#### Given data ####

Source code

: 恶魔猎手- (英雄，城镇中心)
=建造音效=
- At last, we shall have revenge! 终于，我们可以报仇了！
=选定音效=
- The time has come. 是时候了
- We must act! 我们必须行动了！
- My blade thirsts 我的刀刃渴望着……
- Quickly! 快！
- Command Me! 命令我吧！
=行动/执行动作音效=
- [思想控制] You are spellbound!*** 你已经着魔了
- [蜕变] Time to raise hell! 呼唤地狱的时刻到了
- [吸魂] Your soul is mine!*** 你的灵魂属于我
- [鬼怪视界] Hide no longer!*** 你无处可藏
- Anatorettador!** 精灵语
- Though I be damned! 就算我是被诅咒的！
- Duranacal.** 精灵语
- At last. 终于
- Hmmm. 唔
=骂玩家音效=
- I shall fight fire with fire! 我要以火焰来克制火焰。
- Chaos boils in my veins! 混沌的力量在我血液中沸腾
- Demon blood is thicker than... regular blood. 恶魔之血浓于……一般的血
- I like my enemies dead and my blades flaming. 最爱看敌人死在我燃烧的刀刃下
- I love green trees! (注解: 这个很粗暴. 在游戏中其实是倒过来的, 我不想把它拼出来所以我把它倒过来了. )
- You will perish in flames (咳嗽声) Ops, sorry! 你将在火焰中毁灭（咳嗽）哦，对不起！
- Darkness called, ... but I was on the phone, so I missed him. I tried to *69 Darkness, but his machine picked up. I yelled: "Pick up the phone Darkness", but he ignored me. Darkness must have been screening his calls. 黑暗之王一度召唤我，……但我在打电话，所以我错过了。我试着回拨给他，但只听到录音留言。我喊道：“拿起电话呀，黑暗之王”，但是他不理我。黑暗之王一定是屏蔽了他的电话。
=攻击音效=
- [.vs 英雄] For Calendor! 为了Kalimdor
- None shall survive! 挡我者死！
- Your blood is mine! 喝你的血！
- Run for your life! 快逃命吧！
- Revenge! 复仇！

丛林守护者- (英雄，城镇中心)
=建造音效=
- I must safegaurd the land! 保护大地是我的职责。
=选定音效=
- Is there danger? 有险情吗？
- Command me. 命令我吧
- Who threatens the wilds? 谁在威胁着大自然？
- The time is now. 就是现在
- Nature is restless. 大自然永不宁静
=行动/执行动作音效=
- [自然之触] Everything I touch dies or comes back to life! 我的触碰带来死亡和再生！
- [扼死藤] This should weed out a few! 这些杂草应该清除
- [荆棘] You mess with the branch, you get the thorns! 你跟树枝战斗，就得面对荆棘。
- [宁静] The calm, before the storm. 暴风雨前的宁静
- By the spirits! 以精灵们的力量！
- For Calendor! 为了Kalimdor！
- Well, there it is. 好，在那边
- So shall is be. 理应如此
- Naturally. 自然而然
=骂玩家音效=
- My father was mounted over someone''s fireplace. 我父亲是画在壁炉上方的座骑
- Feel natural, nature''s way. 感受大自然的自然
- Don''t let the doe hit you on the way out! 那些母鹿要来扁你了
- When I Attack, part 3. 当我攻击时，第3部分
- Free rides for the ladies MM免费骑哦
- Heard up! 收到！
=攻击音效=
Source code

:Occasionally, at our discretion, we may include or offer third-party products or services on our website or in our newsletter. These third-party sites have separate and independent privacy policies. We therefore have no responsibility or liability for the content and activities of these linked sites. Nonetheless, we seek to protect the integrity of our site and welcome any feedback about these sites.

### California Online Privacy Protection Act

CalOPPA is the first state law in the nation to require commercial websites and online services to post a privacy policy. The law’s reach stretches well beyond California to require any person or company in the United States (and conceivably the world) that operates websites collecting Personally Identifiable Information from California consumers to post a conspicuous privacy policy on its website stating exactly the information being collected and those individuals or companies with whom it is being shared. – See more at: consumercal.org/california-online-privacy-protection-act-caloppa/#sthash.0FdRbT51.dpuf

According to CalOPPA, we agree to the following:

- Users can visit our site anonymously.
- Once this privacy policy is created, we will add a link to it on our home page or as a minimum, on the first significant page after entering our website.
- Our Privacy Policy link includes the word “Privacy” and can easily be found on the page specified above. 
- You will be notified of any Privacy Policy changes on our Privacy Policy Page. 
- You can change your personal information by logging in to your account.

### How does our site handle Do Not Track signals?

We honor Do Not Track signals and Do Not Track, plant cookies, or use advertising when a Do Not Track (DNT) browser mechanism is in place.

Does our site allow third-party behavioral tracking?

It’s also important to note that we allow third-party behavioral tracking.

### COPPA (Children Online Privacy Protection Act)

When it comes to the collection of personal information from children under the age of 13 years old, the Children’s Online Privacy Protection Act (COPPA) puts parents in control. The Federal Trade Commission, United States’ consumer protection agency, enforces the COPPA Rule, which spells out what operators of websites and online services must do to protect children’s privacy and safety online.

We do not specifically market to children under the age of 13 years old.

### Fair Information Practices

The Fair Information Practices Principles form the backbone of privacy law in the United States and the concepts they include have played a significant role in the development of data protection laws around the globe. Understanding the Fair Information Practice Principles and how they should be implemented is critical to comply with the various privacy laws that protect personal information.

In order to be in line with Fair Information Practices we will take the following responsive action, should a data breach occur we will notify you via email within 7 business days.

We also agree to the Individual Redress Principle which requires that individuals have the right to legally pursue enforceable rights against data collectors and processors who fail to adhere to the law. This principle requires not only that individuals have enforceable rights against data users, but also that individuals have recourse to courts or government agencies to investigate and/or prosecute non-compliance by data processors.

####

**Task prompt**
Could you write out, exactly as they stand, only the lines above that begin at the line with "- Users can visit our site anonymously." and stop after the line with "### How does"?

**Task solution**
- Users can visit our site anonymously.
- Once this privacy policy is created, we will add a link to it on our home page or as a minimum, on the first significant page after entering our website.
- Our Privacy Policy link includes the word “Privacy” and can easily be found on the page specified above. 
- You will be notified of any Privacy Policy changes on our Privacy Policy Page. 
- You can change your personal information by logging in to your account.

### How does our site handle Do Not Track signals?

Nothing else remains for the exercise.